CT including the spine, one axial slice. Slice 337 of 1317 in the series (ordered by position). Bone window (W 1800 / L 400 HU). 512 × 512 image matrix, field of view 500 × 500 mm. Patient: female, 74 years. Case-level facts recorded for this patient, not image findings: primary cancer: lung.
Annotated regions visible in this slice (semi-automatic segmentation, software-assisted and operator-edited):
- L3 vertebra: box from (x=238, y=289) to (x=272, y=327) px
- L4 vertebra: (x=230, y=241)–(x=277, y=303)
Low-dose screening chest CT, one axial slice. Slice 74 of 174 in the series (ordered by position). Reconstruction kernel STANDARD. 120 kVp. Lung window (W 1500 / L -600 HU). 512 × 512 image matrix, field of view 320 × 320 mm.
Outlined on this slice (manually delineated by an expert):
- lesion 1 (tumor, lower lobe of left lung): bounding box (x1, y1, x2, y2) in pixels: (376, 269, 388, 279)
---
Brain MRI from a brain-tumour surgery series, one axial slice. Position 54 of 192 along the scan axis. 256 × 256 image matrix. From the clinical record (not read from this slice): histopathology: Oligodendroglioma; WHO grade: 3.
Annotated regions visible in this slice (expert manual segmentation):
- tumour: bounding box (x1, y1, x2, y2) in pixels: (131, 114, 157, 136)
--
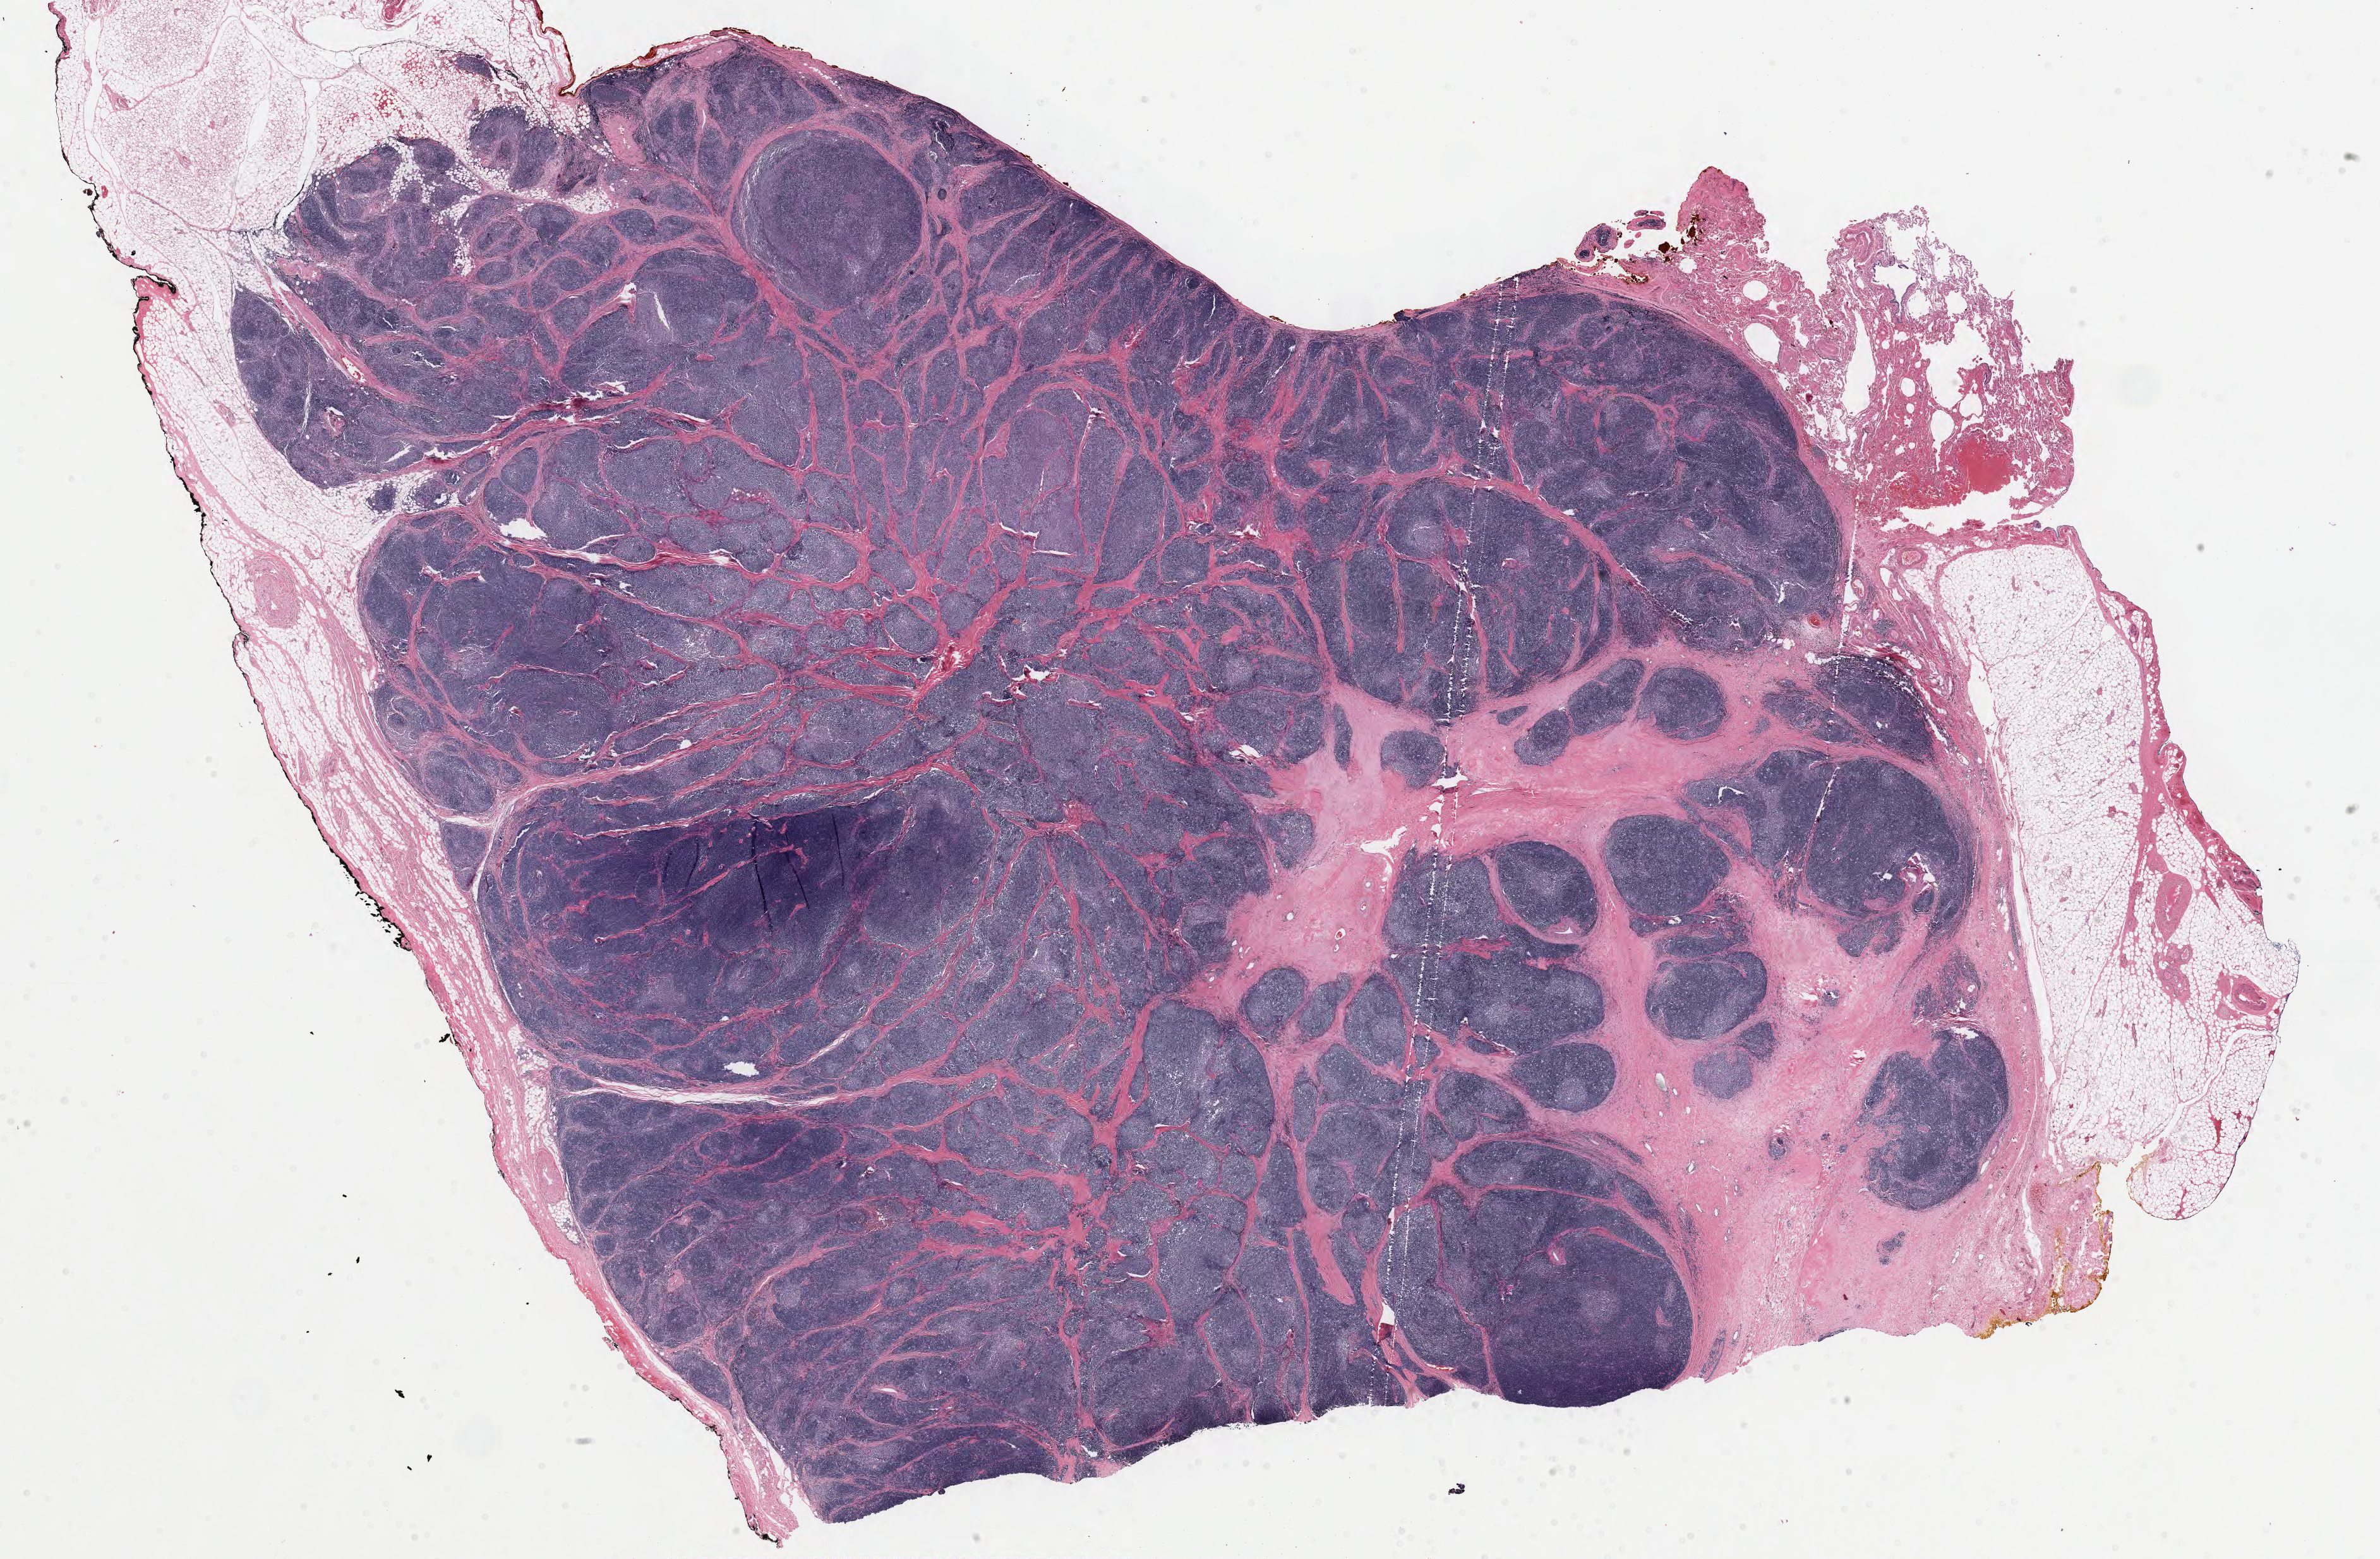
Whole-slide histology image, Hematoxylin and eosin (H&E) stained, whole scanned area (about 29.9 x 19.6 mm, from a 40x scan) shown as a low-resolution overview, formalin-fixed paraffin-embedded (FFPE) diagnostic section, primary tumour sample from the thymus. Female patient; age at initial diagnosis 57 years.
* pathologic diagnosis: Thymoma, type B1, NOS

Directions for this task — Once the lines containing "vertebra" in the data above are counted, give the total by itself.

Expected output — 2